Question: The candles that I got on Candlemas melted very quickly and made a big mess. How do you keep them so nice on the altar?
Answer: The candles used on the altar are called "pillar" candles, so named because their sides go straight up and down so that the candle has the same diameter throughout its length. Pillar candles tend to drip a bit more than the "taper" candles that are generally available for use on the dinner table, but last longer if properly cared for.
Pillar candles should be mounted in a holder that allows you to position them straight up and down. You will notice that dripping increases as the candle flame is disturbed by the air. If at all possible, keep your candles out of any draft; away from window, doors, fans, heaters and air conditioners. Candle "followers" are rings of metal or glass that are used to mitigate the effects of a mild draft. Some specially constructed followers are surmounted by a glass shield to allow use in stronger drafts. In really windy situations it is best to burn the candle inside a glass globe, sometimes called a "hurricane glass" or "lantern." A good candle shop will be able to provide such globes large enough even for medium sized altar candles.
Followers are fairly expensive, but are a good investment for anyone regularly burning beeswax candles. As this is written, plain followers for 7/8" candles cost around ten or twenty dollars each, but the 51% beeswax candles used on the altar are about three dollars each. Used with followers, the candles will give many more hours of use with much less mess. Polish followers with "Brasso." Absolutely avoid any brass cleaner containing abrasives. Be careful about scraping the insides of a follower with a knife to remove excess wax -- many are weighted internally with lead, which can be scraped away almost as easily as hardened wax, seriously damaging the follower -- water almost boiling works well.
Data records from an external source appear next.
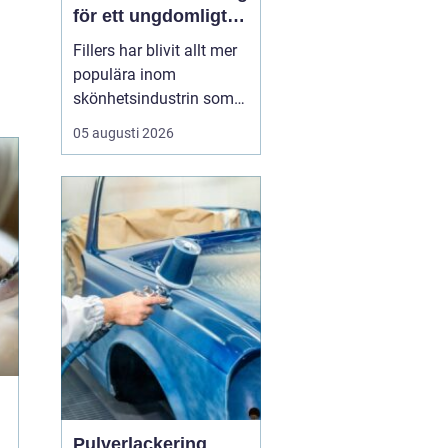
för ett ungdomligt
utseende
Fillers har blivit allt mer
populära inom
skönhetsindustrin som
ett sätt att återställa
05 augusti 2026
ungdomlighet och
vitalitet i ansiktet utan
att behöva genomgå
kirurgiska ingrepp.
Genom att förstå hur
dessa behan...
Pulverlackering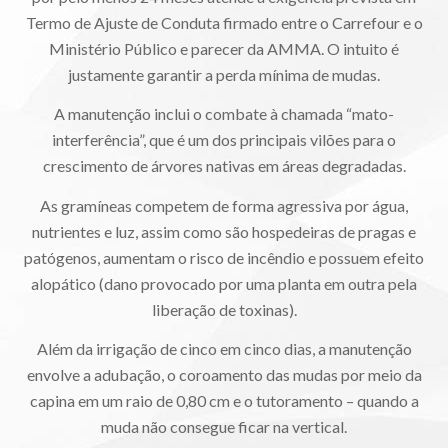
Termo de Ajuste de Conduta firmado entre o Carrefour e o
Ministério Público e parecer da AMMA. O intuito é
justamente garantir a perda mínima de mudas.
A manutenção inclui o combate à chamada “mato-
interferência”, que é um dos principais vilões para o
crescimento de árvores nativas em áreas degradadas.
As gramíneas competem de forma agressiva por água,
nutrientes e luz, assim como são hospedeiras de pragas e
patógenos, aumentam o risco de incêndio e possuem efeito
alopático (dano provocado por uma planta em outra pela
liberação de toxinas).
Além da irrigação de cinco em cinco dias, a manutenção
envolve a adubação, o coroamento das mudas por meio da
capina em um raio de 0,80 cm e o tutoramento – quando a
muda não consegue ficar na vertical.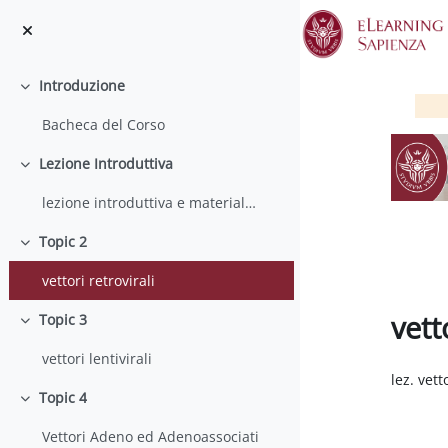
Vai al contenuto principale
Introduzione
Minimizza
Bacheca del Corso
Lezione Introduttiva
Minimizza
lezione introduttiva e materiale bibliografico
Topic 2
Minimizza
vettori retrovirali
vett
Topic 3
Minimizza
vettori lentivirali
Aggregaz
lez. vett
Topic 4
Minimizza
Vettori Adeno ed Adenoassociati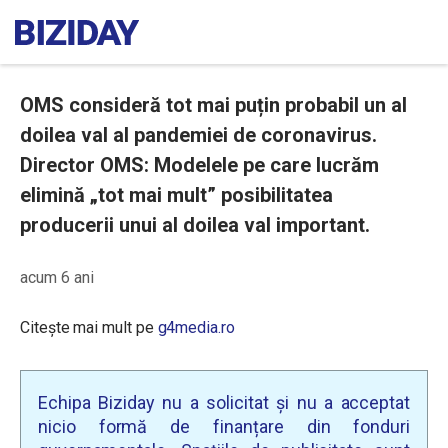
OMS consideră tot mai puțin probabil un al
doilea val al pandemiei de coronavirus.
Director OMS: Modelele pe care lucrăm
elimină „tot mai mult” posibilitatea
producerii unui al doilea val important.
acum 6 ani
Citește mai mult pe
g4media.ro
Echipa Biziday nu a solicitat și nu a acceptat
nicio formă de finanțare din fonduri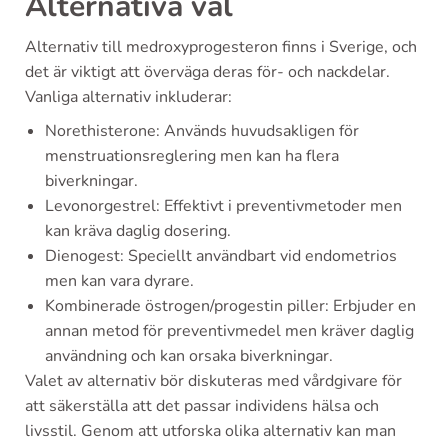
Alternativa val
Alternativ till medroxyprogesteron finns i Sverige, och
det är viktigt att överväga deras för- och nackdelar.
Vanliga alternativ inkluderar:
Norethisterone: Används huvudsakligen för
menstruationsreglering men kan ha flera
biverkningar.
Levonorgestrel: Effektivt i preventivmetoder men
kan kräva daglig dosering.
Dienogest: Speciellt användbart vid endometrios
men kan vara dyrare.
Kombinerade östrogen/progestin piller: Erbjuder en
annan metod för preventivmedel men kräver daglig
användning och kan orsaka biverkningar.
Valet av alternativ bör diskuteras med vårdgivare för
att säkerställa att det passar individens hälsa och
livsstil. Genom att utforska olika alternativ kan man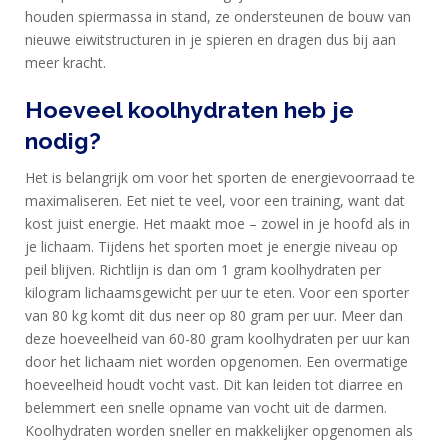
houden spiermassa in stand, ze ondersteunen de bouw van
nieuwe eiwitstructuren in je spieren en dragen dus bij aan
meer kracht.
Hoeveel koolhydraten heb je
nodig?
Het is belangrijk om voor het sporten de energievoorraad te
maximaliseren. Eet niet te veel, voor een training, want dat
kost juist energie. Het maakt moe – zowel in je hoofd als in
je lichaam. Tijdens het sporten moet je energie niveau op
peil blijven. Richtlijn is dan om 1 gram koolhydraten per
kilogram lichaamsgewicht per uur te eten. Voor een sporter
van 80 kg komt dit dus neer op 80 gram per uur. Meer dan
deze hoeveelheid van 60-80 gram koolhydraten per uur kan
door het lichaam niet worden opgenomen. Een overmatige
hoeveelheid houdt vocht vast. Dit kan leiden tot diarree en
belemmert een snelle opname van vocht uit de darmen.
Koolhydraten worden sneller en makkelijker opgenomen als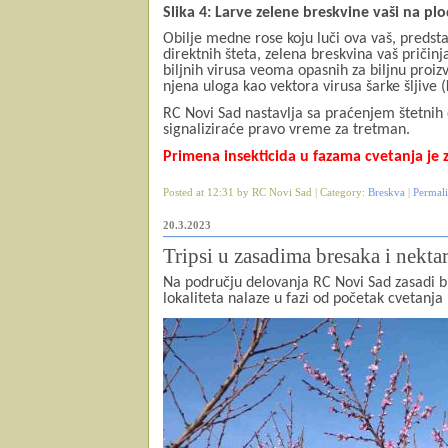
Slika 4: Larve zelene breskvine vaši na p
Obilje medne rose koju luči ova vaš, predsta
direktnih šteta, zelena breskvina vaš pričinj
biljnih virusa veoma opasnih za biljnu proi
njena uloga kao vektora virusa šarke šljive (
RC Novi Sad nastavlja sa praćenjem štetnih
signaliziraće pravo vreme za tretman.
Primena insekticida u fazama cvetanja je
Posted at 12:31 by RC Novi Sad | Category:
Breskva
|
Permal
20.3.2023
Tripsi u zasadima bresaka i nekta
Na području delovanja RC Novi Sad zasadi br
lokaliteta nalaze u fazi od početak cvetanj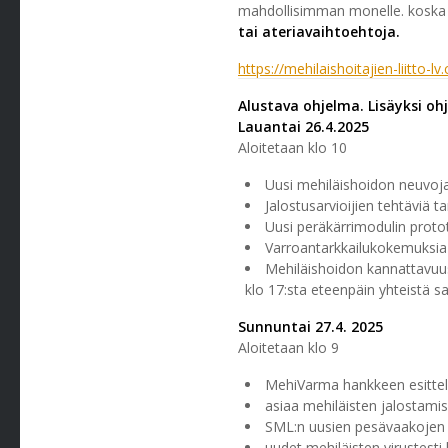
mahdollisimman monelle. koska ho
tai ateriavaihtoehtoja.
https://mehilaishoitajien-liitto-l
Alustava ohjelma. Lisäyksi oh
Lauantai 26.4.2025
Aloitetaan klo 10
Uusi mehiläishoidon neuvoja
Jalostusarvioijien tehtäviä t
Uusi peräkärrimodulin proto
Varroantarkkailukokemuksia
Mehiläishoidon kannattavuu
klo 17:sta eteenpäin yhteistä 
Sunnuntai 27.4. 2025
Aloitetaan klo 9
MehiVarma hankkeen esittely
asiaa mehiläisten jalostami
SML:n uusien pesävaakojen e
uudet mehiläisten virustesti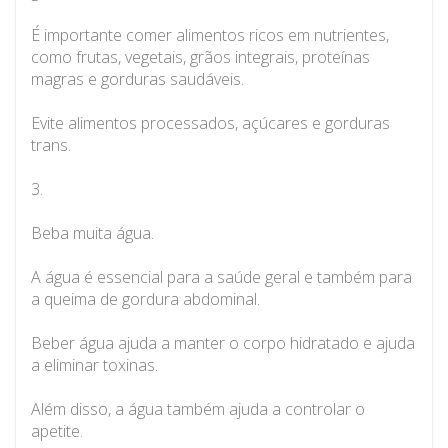
É importante comer alimentos ricos em nutrientes,
como frutas, vegetais, grãos integrais, proteínas
magras e gorduras saudáveis.
Evite alimentos processados, açúcares e gorduras
trans.
3.
Beba muita água.
A água é essencial para a saúde geral e também para
a queima de gordura abdominal.
Beber água ajuda a manter o corpo hidratado e ajuda
a eliminar toxinas.
Além disso, a água também ajuda a controlar o
apetite.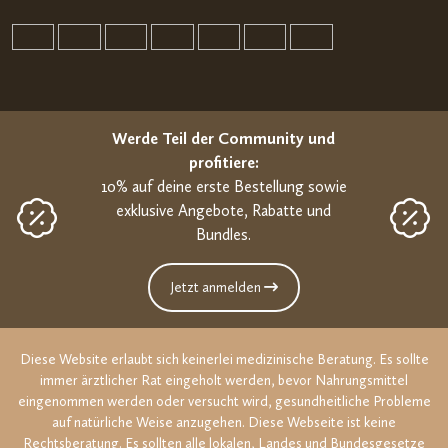
Werde Teil der Community und
profitiere:
10% auf deine erste Bestellung sowie
exklusive Angebote, Rabatte und
Bundles.
Jetzt anmelden
Diese Website erlaubt sich keinerlei medizinische Beratung. Es sollte
immer ärztlicher Rat eingeholt werden, bevor Nahrungsmittel
eingenommen werden oder versucht wird, gesundheitliche Probleme
auf natürliche Weise anzugehen. Diese Webseite ist keine
Rechtsberatung. Es sollten alle lokalen, Landes und Bundesgesetze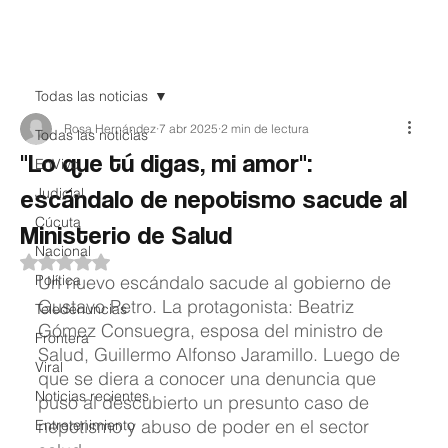
Teledenuncia
Todas las noticias
Rosa Hernández
7 abr 2025
2 min de lectura
Todas las noticias
"Lo que tú digas, mi amor":
EnVivo
escándalo de nepotismo sacude al
Judicial
Cúcuta
Ministerio de Salud
Nacional
Obtuvo NaN de 5 estrellas.
Política
Un nuevo escándalo sacude al gobierno de 
Gustavo Petro. La protagonista: Beatriz 
Teledenuncias
Gómez Consuegra, esposa del ministro de 
Frontera
Salud, Guillermo Alfonso Jaramillo. Luego de 
Viral
que se diera a conocer una denuncia que 
Noticias recientes
puso al descubierto un presunto caso de 
nepotismo y abuso de poder en el sector 
Entretenimiento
Drip plates (also called wax plates, or drip catchers) are wide rings of metal or glass that slip over the top of the candle and slide down to the base to catch any wax that does drip. They are often available in candle shops and department stores that sell fancy table furnishings. Such plates help to keep wax off of the surface on which the candle is set.
Extinguish your candles with a snuffer; the flame must be smothered, not crushed out. Clean the snuffer occasionally so that it does not drop carbon black from the cone. If you have to blow out a candle, cup your hand behind it and then blow a short breath. This will keep wax from being splashed behind the candle, and takes much less breath than trying to blow out a candle without the cupped hand. With a little practice you will learn how to do it without getting wax on your hand. Never tip a candle while trying to extinguish it.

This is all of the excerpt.